Chemical targeting of TRYS in T. brucei. A. Chemical structure of TRYS inhibitor DDU 86439 (N-(3-(dimethylamino)propyl)-2-(3-(3-fluorophenyl)-1H-indazol-1-yl)acetamide). B. EC₅₀ values were determined for DDU 86439 against WT (closed circles), SKO (open squares), TRYS-overexpressing (open circles) and cDKO cells grown in the absence of tetracycline for 2 days prior to analysis (closed squares, dotted line). The curves are the non-linear fits of data using a two-parameter EC₅₀ equation provided by GraFit (see Experimental procedures).
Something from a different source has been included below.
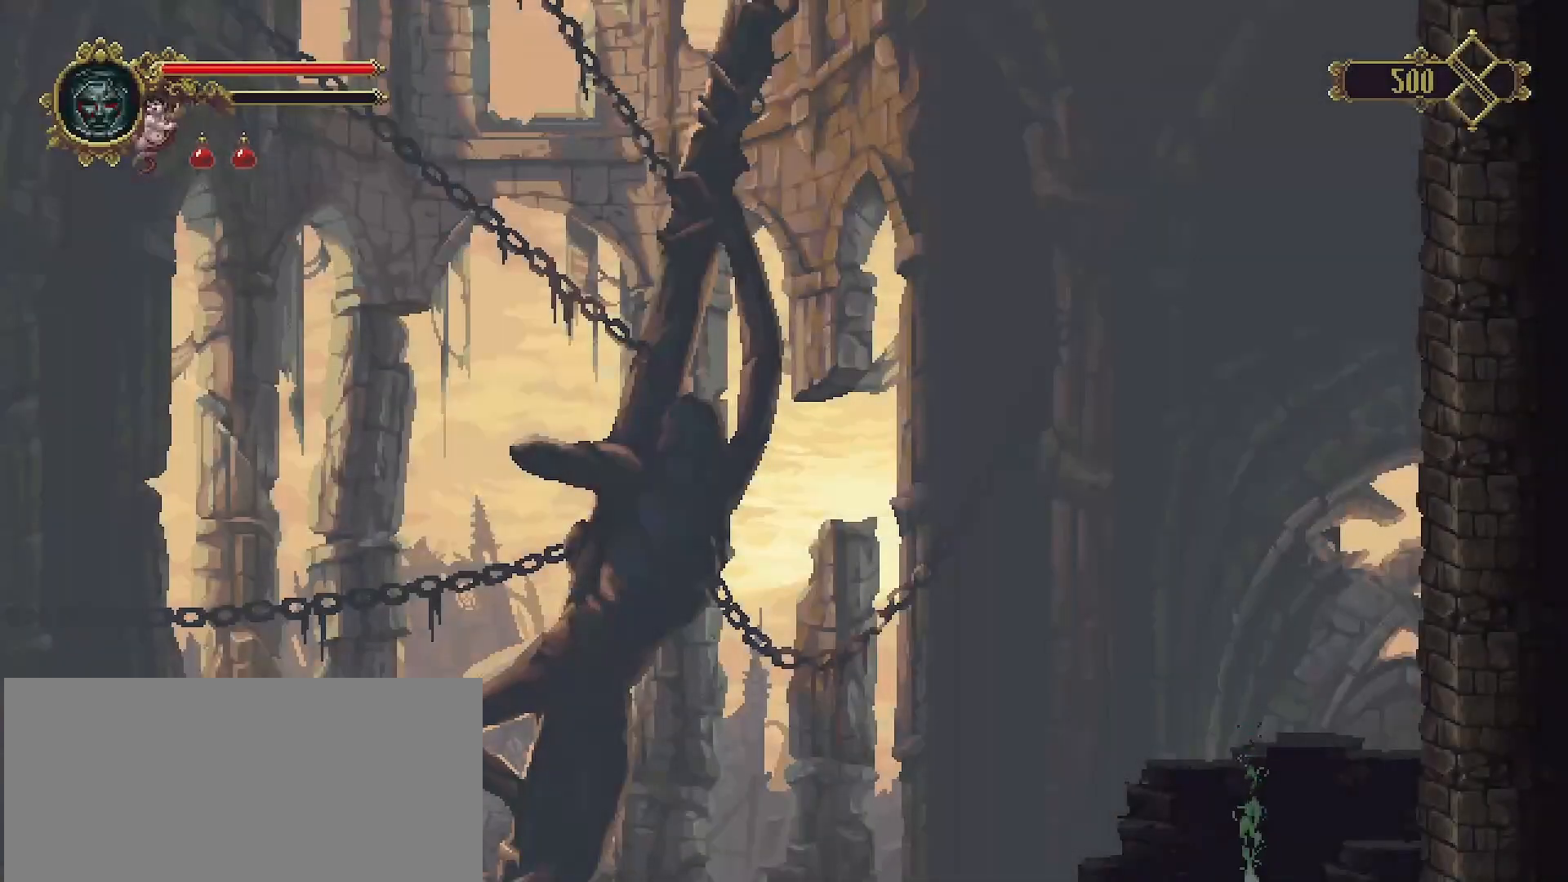
{"buttons": [], "left_stick": "right", "right_stick": "center", "events": []}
EC₅₀ values of 7.1 ± 0.2, 1.2 ± 0.05, 23.3 ± 0.3 and 0.46 ± 0.01 μM were determined for WT, SKO, TRYS-overexpressing and cDKO cell lines respectively. Data are the mean of duplicate measurements. C. Analysis of intracellular T[SH]₂ (closed circles) and GSH (open circles) levels in T. brucei bloodstream parasites (WT) following incubation with compound DDU 86439 (72 h). Data are represented as a percentage of the thiol levels of untreated cells (0.51 and 0.42 nmol(10⁸ cells)⁻¹ for GSH and T[SH]₂ respectively; Table S1) and each measurement is the mean of three individual measurements.

Fig. 5

In vitro and in vivo characterization of a TRYS-amidase ‘dead’ cell line. A. The growth of the cDKO(C57A) cell line in HMI9-T medium was monitored in the presence (closed circles) and absence of tetracycline (open circles, dashed line).The arrow indicates the point where the viable cells are no longer recoverable when subcultured for up to 10 days in medium containing tetracycline. B. Intracellular T[SH]₂ (closed circles) and GSH (open circles) levels in cDKO(C57A) cells following the removal of tetracycline from cultures. Each data point represents the means ± standard deviations from triplicate determinations. C. Groups of five mice were infected with either WT or cDKO(C57A) cells (1 × 10⁴ parasites). Mice infected with tetracycline-treated parasites were dosed with doxycycline in their drinking water 3 days prior to, and throughout, the infection. Data are presented in the form of a Kaplan–Meier survival plot. Symbols: WT, blue; cDKO in the presence of doxycycline, red; cDKO in absence of doxycycline, green.

Fig. 6

The effect of polyamines on the growth and virulence of cDKO(C57A) parasites. A. EC₅₀ values were determined for DFMO against cDKO (closed circles) and cDKO(C57A) cells (closed circles). The curves are the non-linear fits of data using a two-parameter EC₅₀ equation provided by GraFit (see Experimental procedures). EC₅₀ values of 17.5 ± 0.5 and 16.6 ± 0.8 μM were determined for cDKO and cDKO(C57A) cell lines respectively. Data are the mean of duplicate measurements. B. Groups of five mice were infected with either cDKO or cDKO(C57A) cells (1 × 10⁴ parasites). All mice were infected with tetracycline-treated parasites and dosed with doxycycline in their drinking water. One set of the cDKO and cDKO(C57A)-infected mice received daily intraperitoneal injections of spermidine (100 mg kg⁻¹). Data are presented in the form of a Kaplan–Meier survival plot. Symbols: cDKO, blue; cDKO plus spermidine, red; cDKO(C57A), green; cDKO(C57A) plus spermidine, yellow.